Chains Drown in Debts
// Kommersant publishes the Top 50 Russian Retailers rating
Major Russian retailers kept growing faster than the market in 2007 (please see the chart). However, many participants of the rating had to pay for that growth with a share of their business. Due to the liquidity crisis, debt instruments for retailers became so expensive that they could not draw funds in any other way. Evroset, Dixy, Kopeika, Paterson, and 36.6, already credited up to there, have had especially hard times. They slowed down their expansion and are trying to raise the effectiveness of their ‘old’ stores.
According to the Russian Federal Statistics Service, the turnover of retail trade in Russia grew in 2007 by 15.2%, up to $457.1 billion, as compared to the previous year. Food sector grew by 12.3%, up to $206.9 billion. Nonfood sector increased by 17.6%, up to $250.2 billion. The retailers who are in the rating grew faster in 2007, by 25–220%. However, debt load of retail chains grew together with their profits. For many retailers, it reached its critical level in a most unsuitable moment. Due to the international financial crisis, banks reduced credit limits, depriving trade chains of the opportunity to refinance loans.
For several years running, banks willingly credited retail trade, believes Oleg Gordienko, head of Raiffeisenbank’s bonded loan department. “Even relatively small retailers now have quite aggressive debt ratios. For instance, the debt ratio to EBITDA of Matritsa chain in Bashkiria at year-end of 2007 was equal to 9, and of Grossmart chain – over 6. Although, even a quickly-growing company should better keep it a little above 3,” said the expert. “Bankers are now trying to choose borrowers with smaller debt load, and prefer working with large chains,” said Denis Gaevsky, managing director of the capital market transactions department at the Bank of Moscow. Ilya Timchenko, director general of Bely Veter Tsifrovoi company, said that for his chain the ruble credit rates grew from 9-10% annually in 2007 up to 11-12% in 2008. “Banks became more attentive to the subject of pledge and a chain’s total debt. By late 2008, we expect rate growth by 0.5-1 percentage point,” he said.

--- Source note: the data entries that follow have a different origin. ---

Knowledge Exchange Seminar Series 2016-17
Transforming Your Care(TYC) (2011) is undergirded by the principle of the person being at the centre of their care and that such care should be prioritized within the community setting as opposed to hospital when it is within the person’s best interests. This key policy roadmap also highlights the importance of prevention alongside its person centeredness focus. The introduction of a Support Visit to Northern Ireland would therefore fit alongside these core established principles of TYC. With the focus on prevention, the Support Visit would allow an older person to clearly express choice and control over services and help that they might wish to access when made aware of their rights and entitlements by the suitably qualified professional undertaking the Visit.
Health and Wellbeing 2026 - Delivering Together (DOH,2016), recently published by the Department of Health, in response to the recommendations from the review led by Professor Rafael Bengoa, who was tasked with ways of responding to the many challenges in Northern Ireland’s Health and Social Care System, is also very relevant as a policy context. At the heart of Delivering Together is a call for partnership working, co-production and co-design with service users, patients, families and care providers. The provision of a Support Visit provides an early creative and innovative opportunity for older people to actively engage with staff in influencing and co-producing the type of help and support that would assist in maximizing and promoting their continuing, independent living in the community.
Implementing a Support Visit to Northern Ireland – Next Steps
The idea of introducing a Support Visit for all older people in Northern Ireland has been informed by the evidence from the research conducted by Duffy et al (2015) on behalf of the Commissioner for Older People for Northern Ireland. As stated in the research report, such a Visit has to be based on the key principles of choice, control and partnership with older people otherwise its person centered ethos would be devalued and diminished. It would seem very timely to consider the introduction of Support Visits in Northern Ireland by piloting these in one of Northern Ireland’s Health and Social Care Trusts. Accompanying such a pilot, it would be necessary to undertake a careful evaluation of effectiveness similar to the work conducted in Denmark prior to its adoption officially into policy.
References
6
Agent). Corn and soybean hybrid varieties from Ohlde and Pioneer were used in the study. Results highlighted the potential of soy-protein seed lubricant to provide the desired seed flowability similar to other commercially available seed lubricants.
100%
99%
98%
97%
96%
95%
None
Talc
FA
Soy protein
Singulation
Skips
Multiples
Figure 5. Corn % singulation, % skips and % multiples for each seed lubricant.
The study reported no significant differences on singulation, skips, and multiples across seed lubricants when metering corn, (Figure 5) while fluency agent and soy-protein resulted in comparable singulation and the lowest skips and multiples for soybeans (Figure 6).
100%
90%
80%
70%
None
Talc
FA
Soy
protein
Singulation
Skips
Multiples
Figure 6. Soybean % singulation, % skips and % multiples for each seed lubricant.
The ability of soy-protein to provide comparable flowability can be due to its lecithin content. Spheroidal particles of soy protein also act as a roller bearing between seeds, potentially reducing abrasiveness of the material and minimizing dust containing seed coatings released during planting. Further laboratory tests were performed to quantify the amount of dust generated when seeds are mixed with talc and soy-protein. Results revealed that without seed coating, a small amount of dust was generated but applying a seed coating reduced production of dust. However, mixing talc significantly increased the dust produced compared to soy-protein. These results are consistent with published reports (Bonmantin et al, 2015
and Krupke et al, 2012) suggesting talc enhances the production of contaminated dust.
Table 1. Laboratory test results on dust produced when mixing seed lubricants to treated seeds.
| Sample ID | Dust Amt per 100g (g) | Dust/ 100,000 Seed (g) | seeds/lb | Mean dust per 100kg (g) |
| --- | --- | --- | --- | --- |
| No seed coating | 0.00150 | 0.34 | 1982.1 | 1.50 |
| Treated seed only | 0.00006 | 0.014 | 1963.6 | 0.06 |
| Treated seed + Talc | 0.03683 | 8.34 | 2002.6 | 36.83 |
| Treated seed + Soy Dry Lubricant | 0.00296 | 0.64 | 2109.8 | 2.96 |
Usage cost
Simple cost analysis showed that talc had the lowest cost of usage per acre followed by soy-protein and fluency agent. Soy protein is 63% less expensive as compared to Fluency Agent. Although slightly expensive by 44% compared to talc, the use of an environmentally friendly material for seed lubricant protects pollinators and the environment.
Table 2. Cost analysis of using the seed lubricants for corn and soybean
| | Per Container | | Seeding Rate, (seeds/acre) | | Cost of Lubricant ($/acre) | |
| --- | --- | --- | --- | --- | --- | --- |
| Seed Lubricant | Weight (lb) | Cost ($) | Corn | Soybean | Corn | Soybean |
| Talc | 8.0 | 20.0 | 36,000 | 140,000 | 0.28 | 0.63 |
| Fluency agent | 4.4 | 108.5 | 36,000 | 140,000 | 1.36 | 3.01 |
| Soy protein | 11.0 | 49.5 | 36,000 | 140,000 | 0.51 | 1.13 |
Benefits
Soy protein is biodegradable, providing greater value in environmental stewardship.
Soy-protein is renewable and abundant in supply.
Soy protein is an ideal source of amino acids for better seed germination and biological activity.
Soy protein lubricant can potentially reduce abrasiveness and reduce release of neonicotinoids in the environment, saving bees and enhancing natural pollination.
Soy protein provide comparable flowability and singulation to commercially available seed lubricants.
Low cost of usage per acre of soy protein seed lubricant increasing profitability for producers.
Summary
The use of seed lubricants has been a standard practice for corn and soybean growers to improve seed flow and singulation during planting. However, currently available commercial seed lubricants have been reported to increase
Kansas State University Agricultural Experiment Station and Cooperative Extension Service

When making the rating we took into account the net profits of retail chain companies’ own Russian stores in 2007. We did not consider franchising stores, stores outside Russia, and funds that went through retail chains as payments for side services, like mobile communication payments to cell phone operators. The data was provided by retailers themselves. If the companies did not provide the data, we used consensus estimation by several experts in those sectors and/or market participants. If the experts could not make the estimation, we put the n.d. (no data) mark.
The Top 50 Russian Retailers rating for 2007 prepared by Kommersant is not very different from the one for 2006. However, there are significant changes in the positions they took in the rating. For instance, Evroset was second in 2006, and fifth in 2007. The company grew slower than other leaders of the rating, just by 22% in 2007 in profits, and by 1% in the new floorspace. Krasnodar’s Magnit at last year-end was second largest food retailer in Russia, but moved down to the rating’s third position this year. Metro Cash & Carry chain outran it by nearly $200 million. Its profits in 2007 made up around $3.9 billion (the rating has the total profit of Metro Group in Russia, including Real and Media Markt). The Top 5 of household appliances and electronics retailers has undergone changes as well. Regional retailer Domo outran Moscow chain Mir in profit, becoming the fourth largest retailer in the sector.
Moreover, billionaire-companies have joined the rating. In 2007, 17 retailers gained profits of over $1 billion each, while there were just 12 of them in 2006. Food retailers, who work on an absolutely non-consolidated market, grew more than others in 2007. According to the prognosis by Russia’s Ministry of Economic Development and Trade, food retail will keep growing steadily till 2010 by at least 13-15% annually. The only sector consolidated less than food retail is clothes retail. It grows by at least 25% a year, and the trend will persist for a few more years, believes Anna Lebsak-Kleimans, director general of Fashion Consulting Group. The only clothes chain to enter the rating this year is Sportmaster, although sport goods predominate over sport clothes in the structure of its profits. Most clothes chains work along franchising scheme, and that is why they are not in the rating. For instance, profits of Gloria Jeans exceeded $340 million at year end of 2007, but its major part belongs to franchising stores.
Some players and sectors slow down their growth. For instance, the market of household appliances and electronics is actually divided among chief players, who grow primarily due to small acquisitions in the regions and inflation. Thus, according to the RATEK association, the market of household appliances and electronics grew by 15% as compared to 2006, but will grow by not over 12-13% this year, according to the association’s prognosis.
M&A Journal estimated that merger and acquisition deals worth $3.7 billion in total took place in trade in January-October 2007. Food retailers (16) and pharmacy chains (12) carried out most deals.